O que fazer ::
1 > Indique se cada afirmação concorda com o texto sobre hepatites virais no Acre: (a) o SUS oferece o exame de carga viral para a hepatite Delta; (b) a hepatite Delta só ocorre em quem já tem hepatite B; (c) o Acre e Rondônia são os únicos estados brasileiros que dispõem do exame para a hepatite Delta. Responda com sim ou não e cite as palavras do texto que decidem cada caso.
2 > Responda às perguntas com base no texto sobre hepatites virais no Acre:
(a) Em parceria com qual instituição o laboratório desenvolveu o próprio exame de carga viral?
(b) Quantas vezes na vida, no mínimo, todos deveriam fazer o teste de hepatite B?
(c) Em quais lugares o texto diz que é preciso garantir a esterilização adequada para prevenir a hepatite C?
3 > Prossiga com o texto sobre hepatites virais no Acre a partir da última frase apresentada.

Trecho citado ::

※

Durante a pandemia de COVID-19, foi o primeiro laboratório da Região Norte a fazer diagnósticos antes mesmo do Ministério da Saúde disponibilizar kits para o Brasil.
“Ficamos a pandemia inteira trabalhando de domingo a domingo, de manhã, de tarde e de noite. O laboratório continua servindo como referência, mas há algum tempo a gente vem com um trabalho realmente muito consistente na área das hepatites virais. Temos um grave problema de hepatites virais no nosso estado”, destaca.
Referência no Acre
O Acre é um dos estados com maior prevalência de hepatites virais crônicas (B, C e Delta), segundo o entrevistado, que podem levar à cirrose e ao câncer de fígado. O laboratório tem um papel fundamental, especialmente com a hepatite Delta, para a qual eles desenvolveram um exame de carga viral em parceria com a Fiocruz, uma vez que o SUS não oferece esse exame.
“A gente desenvolveu aqui o nosso próprio exame de carga viral em parceria com a Fiocruz”, revela Thor Dantas.
O teste específico para o vírus da hepatite Delta é validado cientificamente e publicado em uma revista de grande impacto. Hoje, o Acre e Rondônia são os únicos estados brasileiros que dispõem desse exame:
“E hoje nós já estamos juntos pleiteando esse papel de ser a referência para o Brasil todo. Quando alguém tiver um caso de hepatite Delta fora do Brasil, vai enviar pra gente”, reflete o doutor.
Prevenção
A prevenção está diretamente relacionada aos mecanismos de transmissão. Para hepatite B, é essencial o diagnóstico precoce das mães no pré-natal, vacinação e conscientização. Todos deveriam fazer o teste de hepatite B pelo menos uma vez na vida e se vacinar.
Para hepatite C, a prevenção envolve o cuidado com instrumentos perfurocortantes, evitando a reutilização de seringas e garantindo a esterilização adequada em salões de beleza, dentistas e hospitais. A conscientização é crucial para reduzir a transmissão.
A hepatite Delta, por sua vez, é prevenida ao se evitar a hepatite B, pois ela só ocorre em quem já tem hepatite B. Portanto, vacinar contra a hepatite B também previne a hepatite Delta. Diagnosticar e tratar precocemente quem já tem hepatite B é fundamental para evitar complicações.

※

Dados fornecidos ::
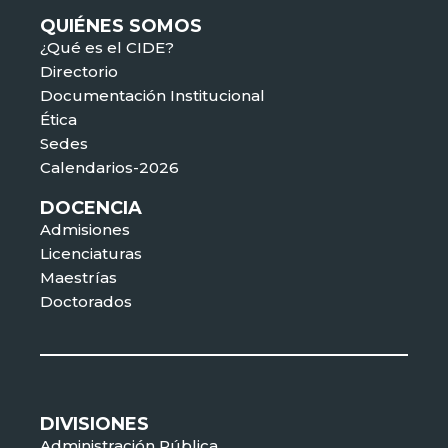
QUIÉNES SOMOS
¿Qué es el CIDE?
Directorio
Documentación Institucional
Ética
Sedes
Calendarios-2026
DOCENCIA
Admisiones
Licenciaturas
Maestrías
Doctorados
DIVISIONES
Administración Pública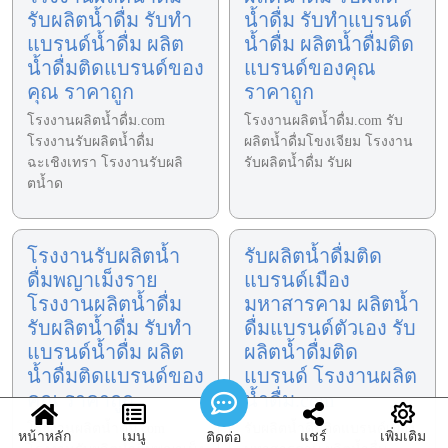
รับผลิตน้ำดื่ม รับทำ
น้ำดื่ม รับทำแบรนด์
แบรนด์น้ำดื่ม ผลิต
น้ำดื่ม ผลิตน้ำดื่มติด
น้ำดื่มติดแบรนด์ของ
แบรนด์ของคุณ
คุณ ราคาถูก
ราคาถูก
โรงงานผลิตน้ำดื่ม.com
โรงงานผลิตน้ำดื่ม.com รับ
โรงงานรับผลิตน้ำดื่ม
ผลิตน้ำดื่มโขงเจียม โรงงาน
ฉะเชิงเทรา โรงงานรับผลิ
รับผลิตน้ำดื่ม รับผ
ตน้ำด
โรงงานรับผลิตน้ำ
รับผลิตน้ำดื่มติด
ดื่มพญาเม็งราย
แบรนด์เมือง
โรงงานผลิตน้ำดื่ม
มหาสารคาม ผลิตน้ำ
รับผลิตน้ำดื่ม รับทำ
ดื่มแบรนด์ตัวเอง รับ
แบรนด์น้ำดื่ม ผลิต
ผลิตน้ำดื่มติด
น้ำดื่มติดแบรนด์ของ
แบรนด์ โรงงานผลิต
คุณ ราคาถูก
น้ำดื่ม.com
โรงงานผลิตน้ำดื่ม.com
รับผลิตน้ำดื่มติดแบรนด์เมือง
หน้าหลัก
เมนู
แชร์
เพิ่มเติม
ติดต่อ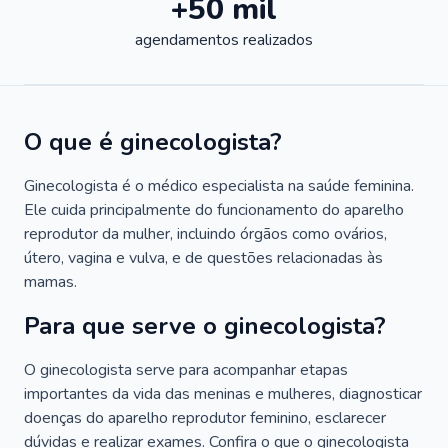
+50 mil
agendamentos realizados
O que é ginecologista?
Ginecologista é o médico especialista na saúde feminina.
Ele cuida principalmente do funcionamento do aparelho
reprodutor da mulher, incluindo órgãos como ovários,
útero, vagina e vulva, e de questões relacionadas às
mamas.
Para que serve o ginecologista?
O ginecologista serve para acompanhar etapas
importantes da vida das meninas e mulheres, diagnosticar
doenças do aparelho reprodutor feminino, esclarecer
dúvidas e realizar exames. Confira o que o ginecologista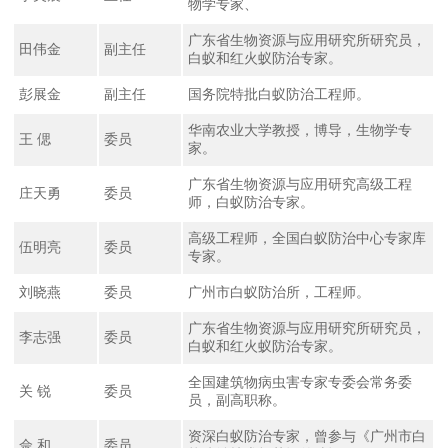
物学专家、
广东省生物资源与应用研究所研究员，
田伟金
副主任
白蚁和红火蚁防治专家。
彭展金
副主任
国务院特批白蚁防治工程师。
华南农业大学教授，博导，生物学专
王 偲
委员
家。
广东省生物资源与应用研究高级工程
庄天勇
委员
师，白蚁防治专家。
高级工程师，全国白蚁防治中心专家库
伍明亮
委员
专家。
刘晓燕
委员
广州市白蚁防治所，工程师。
广东省生物资源与应用研究所研究员，
李志强
委员
白蚁和红火蚁防治专家。
全国建筑物病虫害专家专委会常务委
关 锐
委员
员，副高职称。
资深白蚁防治专家，曾参与《广州市白
佘 和
委员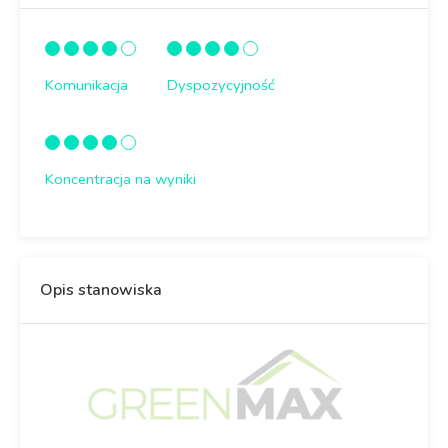
Komunikacja
Dyspozycyjność
Koncentracja na wyniki
Opis stanowiska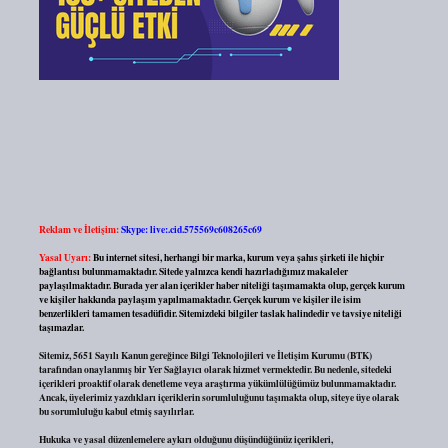
Reklam ve İletişim:
Skype: live:.cid.575569c608265c69
Yasal Uyarı:
Bu internet sitesi, herhangi bir marka, kurum veya şahıs şirketi ile hiçbir
bağlantısı bulunmamaktadır. Sitede yalnızca kendi hazırladığımız makaleler
paylaşılmaktadır. Burada yer alan içerikler haber niteliği taşımamakta olup, gerçek kurum
ve kişiler hakkında paylaşım yapılmamaktadır. Gerçek kurum ve kişiler ile isim
benzerlikleri tamamen tesadüfidir. Sitemizdeki bilgiler taslak halindedir ve tavsiye niteliği
taşımazlar.
Sitemiz, 5651 Sayılı Kanun gereğince Bilgi Teknolojileri ve İletişim Kurumu (BTK)
tarafından onaylanmış bir Yer Sağlayıcı olarak hizmet vermektedir. Bu nedenle, sitedeki
içerikleri proaktif olarak denetleme veya araştırma yükümlülüğümüz bulunmamaktadır.
Ancak, üyelerimiz yazdıkları içeriklerin sorumluluğunu taşımakta olup, siteye üye olarak
bu sorumluluğu kabul etmiş sayılırlar.
Hukuka ve yasal düzenlemelere aykırı olduğunu düşündüğünüz içerikleri,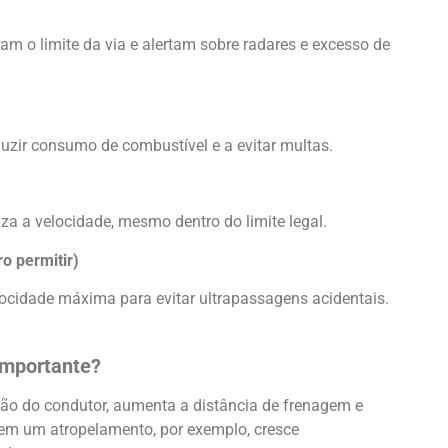
m o limite da via e alertam sobre radares e excesso de
zir consumo de combustível e a evitar multas.
za a velocidade, mesmo dentro do limite legal.
ro permitir)
cidade máxima para evitar ultrapassagens acidentais.
Importante?
ão do condutor, aumenta a distância de frenagem e
 em um atropelamento, por exemplo, cresce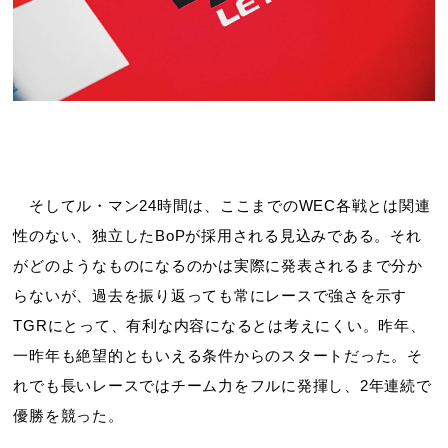
そしてル・マン24時間は、ここまでのWEC各戦とは関連
性のない、独立したBoPが採用される見込みである。それ
がどのようなものになるのかは実際に発表されるまで分か
らないが、過去を振り返っても常にレースで強さを示す
TGRにとって、有利な内容になるとは考えにくい。昨年、
一昨年も絶望的ともいえる条件からのスタートだった。そ
れでも長いレースではチーム力をフルに発揮し、2年連続で
優勝を競った。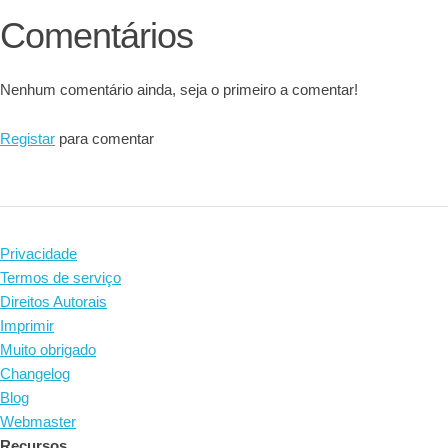
Comentários
Nenhum comentário ainda, seja o primeiro a comentar!
Registar
para comentar
Privacidade
Termos de serviço
Direitos Autorais
Imprimir
Muito obrigado
Changelog
Blog
Webmaster
Recursos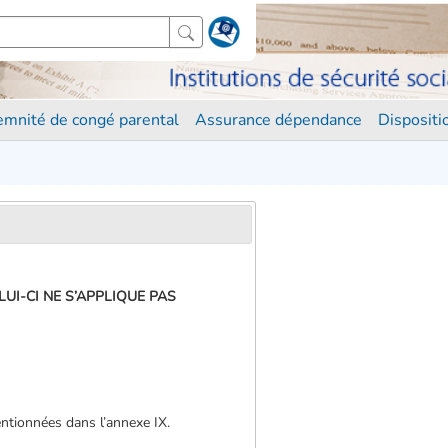
demnité de congé parental
Assurance dépendance
Disposit
UI-CI NE S’APPLIQUE PAS
entionnées dans l’annexe IX.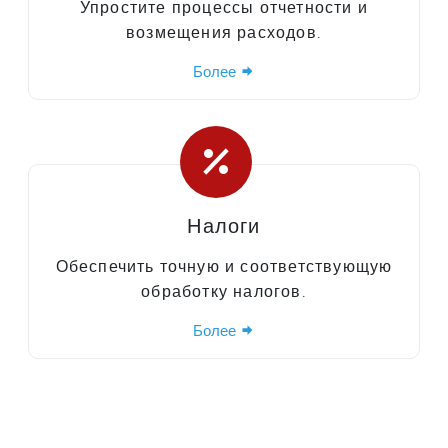
Упростите процессы отчетности и
возмещения расходов.
Более
Налоги
Обеспечить точную и соответствующую
обработку налогов.
Более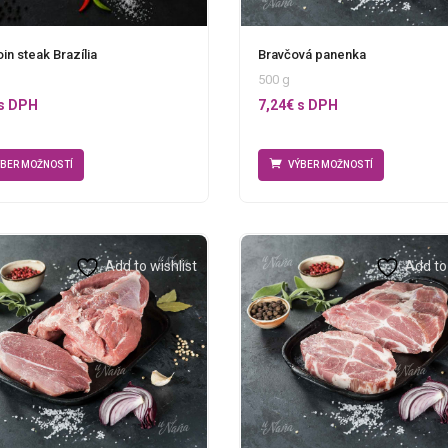
Bravčová panenka
oin steak Brazília
500 g
7,24
€
s DPH
s DPH
VÝBER MOŽNOSTÍ
ÝBER MOŽNOSTÍ
Add to wishlist
Add to 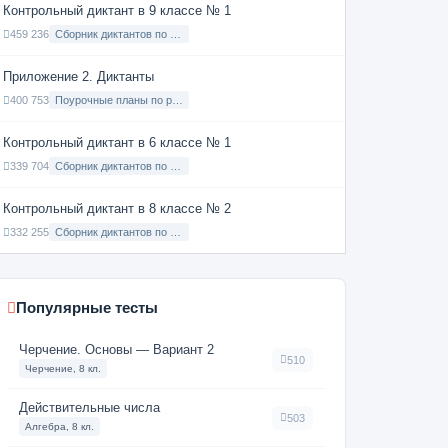
Контрольный диктант в 9 классе № 1
459 236
Сборник диктантов по Русскому языку в 9 классе с русским языком обучения
Приложение 2. Диктанты
400 753
Поурочные планы по русскому языку 7 класс
Контрольный диктант в 6 классе № 1
339 704
Сборник диктантов по Русскому языку в 6 классе с русским языком обучения
Контрольный диктант в 8 классе № 2
332 255
Сборник диктантов по Русскому языку в 8 классе с русским языком обучения
Популярные тесты
Черчение. Основы — Вариант 2
510
Черчение, 8 кл.
Действительные числа
503
Алгебра, 8 кл.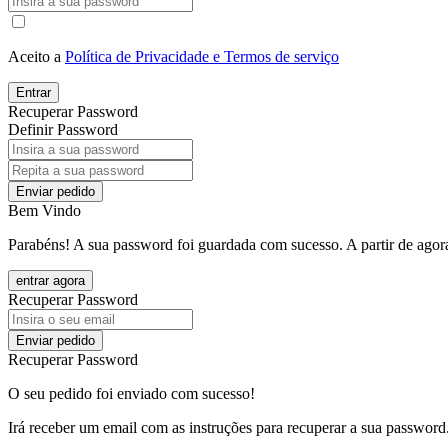
Aceito a
Política de Privacidade e Termos de serviço
Entrar
Recuperar Password
Definir Password
Enviar pedido
Bem Vindo
Parabéns! A sua password foi guardada com sucesso. A partir de agora
entrar agora
Recuperar Password
Enviar pedido
Recuperar Password
O seu pedido foi enviado com sucesso!
Irá receber um email com as instruções para recuperar a sua password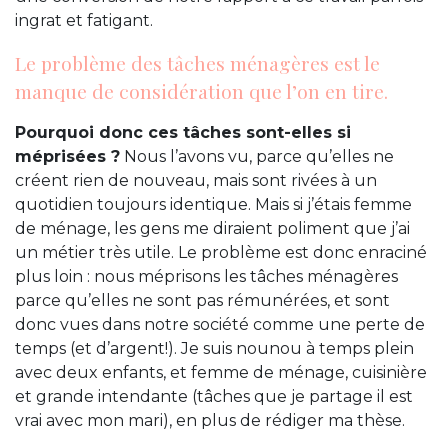
ingrat et fatigant.
Le problème des tâches ménagères est le
manque de considération que l’on en tire.
Pourquoi donc ces tâches sont-elles si
méprisées ?
Nous l’avons vu, parce qu’elles ne
créent rien de nouveau, mais sont rivées à un
quotidien toujours identique. Mais si j’étais femme
de ménage, les gens me diraient poliment que j’ai
un métier très utile. Le problème est donc enraciné
plus loin : nous méprisons les tâches ménagères
parce qu’elles ne sont pas rémunérées, et sont
donc vues dans notre société comme une perte de
temps (et d’argent!). Je suis nounou à temps plein
avec deux enfants, et femme de ménage, cuisinière
et grande intendante (tâches que je partage il est
vrai avec mon mari), en plus de rédiger ma thèse.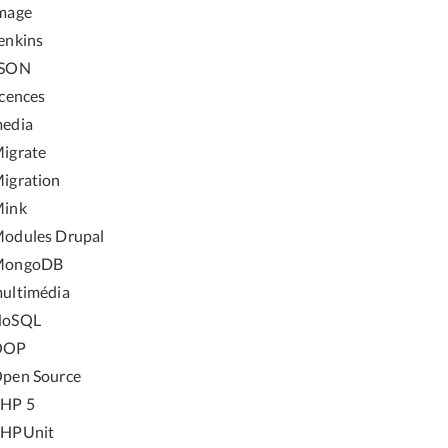
mage
enkins
JSON
icences
edia
igrate
igration
ink
odules Drupal
MongoDB
ultimédia
NoSQL
OOP
pen Source
HP 5
HPUnit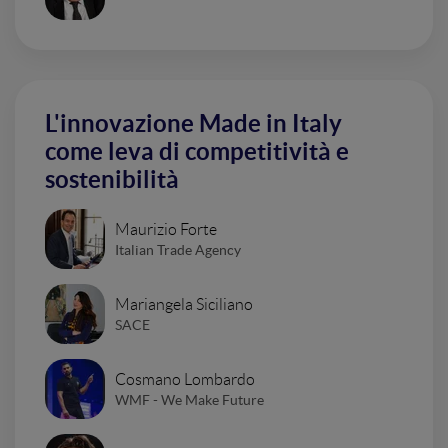
L'innovazione Made in Italy
come leva di competitività e
sostenibilità
Maurizio Forte
Italian Trade Agency
Mariangela Siciliano
SACE
Cosmano Lombardo
WMF - We Make Future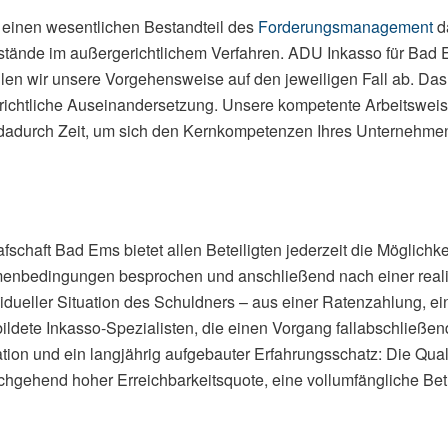
einen wesentlichen Bestandteil des
Forderungsmanagement
da
nstände im außergerichtlichem Verfahren. ADU Inkasso für Bad 
len wir unsere Vorgehensweise auf den jeweiligen Fall ab. Das 
ichtliche Auseinandersetzung. Unsere kompetente Arbeitsweise 
en dadurch Zeit, um sich den Kernkompetenzen Ihres Unternehm
schaft Bad Ems bietet allen Beteiligten jederzeit die Möglichkeit
menbedingungen besprochen und anschließend nach einer reali
vidueller Situation des Schuldners – aus einer Ratenzahlung, 
ldete Inkasso-Spezialisten, die einen Vorgang fallabschließe
ion und ein langjährig aufgebauter Erfahrungsschatz: Die Quali
rchgehend hoher Erreichbarkeitsquote, eine vollumfängliche Betr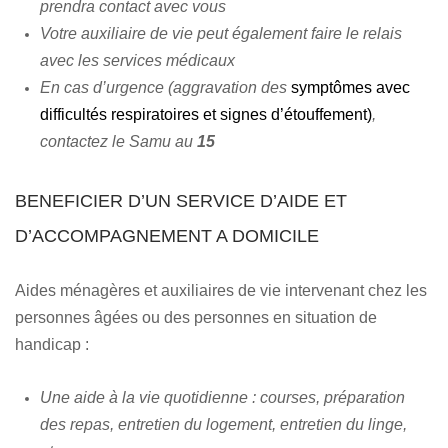
prendra contact avec vous
Votre auxiliaire de vie peut également faire le relais
avec les services médicaux
En cas d’urgence (aggravation des
symptômes avec
difficultés respiratoires et signes d’étouffement)
,
contactez le Samu au
15
BENEFICIER D’UN SERVICE D’AIDE ET
D’ACCOMPAGNEMENT A DOMICILE
Aides ménagères et auxiliaires de vie intervenant chez les
personnes âgées ou des personnes en situation de
handicap :
Une aide à la vie quotidienne : courses, préparation
des repas, entretien du logement, entretien du linge,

※

Resultados esperados ::
1 >
(a) Não: "uma vez que o SUS não oferece esse exame".
(b) Sim: "pois ela só ocorre em quem já tem hepatite B".
(c) Sim: "Hoje, o Acre e Rondônia são os únicos estados brasileiros que dispõem desse exame".

2 >
(a) Com a Fiocruz.
(b) Pelo menos uma vez na vida.
(c) Em salões de beleza, dentistas e hospitais.

3 >
“O laboratório tem um papel no diagnóstico de todas as doenças infecciosas, ou de quaisquer doenças infecciosas. O papel do laboratório vai muito além da COVID e das hepatites que a gente já comentou. Hoje, o laboratório também serve como base de referência para o diagnóstico e tratamento dos vírus que acometem os pacientes transplantados, como o citomegalovírus”, diz Dantas.
Charles Mérieux
Além de hepatites e COVID-19, o laboratório é referência para diversas outras doenças infecciosas. Como o controle da resistência da tuberculose, pesquisa de leishmaniose, vigilância de arbovírus como o Oropouche, e exames para vírus que acometem pacientes transplantados.
O laboratório não só diagnostica e trata, mas também realiza vigilância epidemiológica e pesquisas que contribuem para o desenvolvimento de novos métodos de prevenção e tratamento. Thor Dantas afirma que:
“Pesquisando novas estratégias, temos dados inéditos que vão mostrar para o mundo todo e para o Ministério da Saúde que podemos fazer a prevenção dessa infecção de uma forma muito mais eficiente, barata e simples do que se pensava anteriormente. Esses dados estão sendo produzidos no Acre, por meio de uma pesquisa sobre hepatite Delta, em conjunto com nosso programa de transplante”.
Para o entrevistado, é fundamental continuar investindo em tecnologia, laboratórios e pesquisa para enfrentarmos as doenças infecciosas. Pois, como por exemplo, a recente pandemia de COVID-19 mostrou a importância de estarmos preparados para novas ameaças.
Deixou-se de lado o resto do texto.